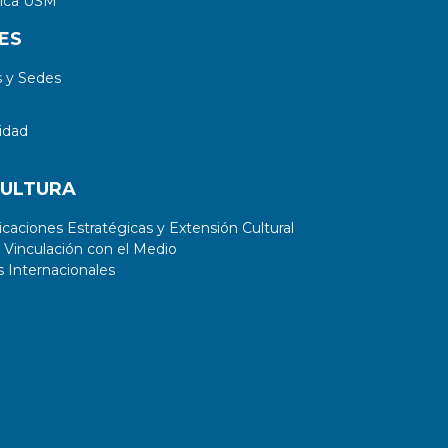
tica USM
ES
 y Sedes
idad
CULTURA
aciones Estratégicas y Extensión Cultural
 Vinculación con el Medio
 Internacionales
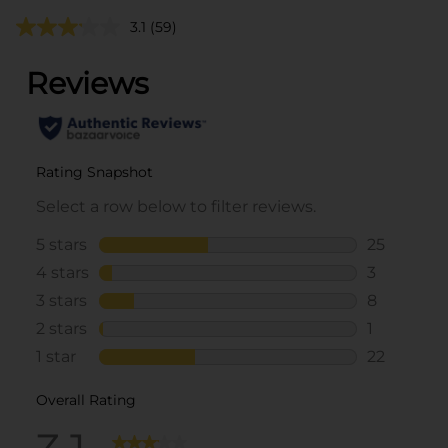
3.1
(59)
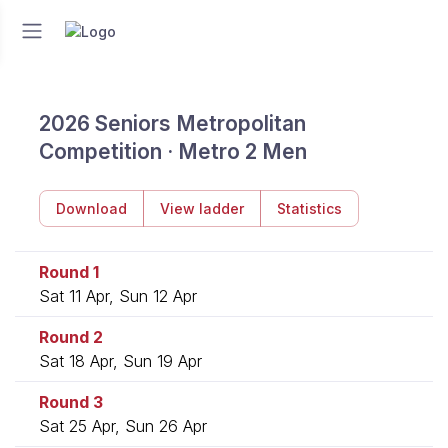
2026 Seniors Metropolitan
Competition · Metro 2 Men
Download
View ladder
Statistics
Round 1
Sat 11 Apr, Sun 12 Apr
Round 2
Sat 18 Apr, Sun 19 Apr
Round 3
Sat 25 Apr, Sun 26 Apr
════
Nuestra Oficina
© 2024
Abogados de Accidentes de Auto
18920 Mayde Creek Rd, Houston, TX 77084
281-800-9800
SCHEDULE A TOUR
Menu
════
→ **What to do**
Rewrite the entries from the line containing "2026 Seniors Metropolitan" through the line containing "Sat 25 Apr, Sun 26 Apr", substituting "Week" for every "Round" and leaving everything else the same.

→ **Exercise output**
2026 Seniors Metropolitan
Competition · Metro 2 Men
Download
View ladder
Statistics
Week 1
Sat 11 Apr, Sun 12 Apr
Week 2
Sat 18 Apr, Sun 19 Apr
Week 3
Sat 25 Apr, Sun 26 Apr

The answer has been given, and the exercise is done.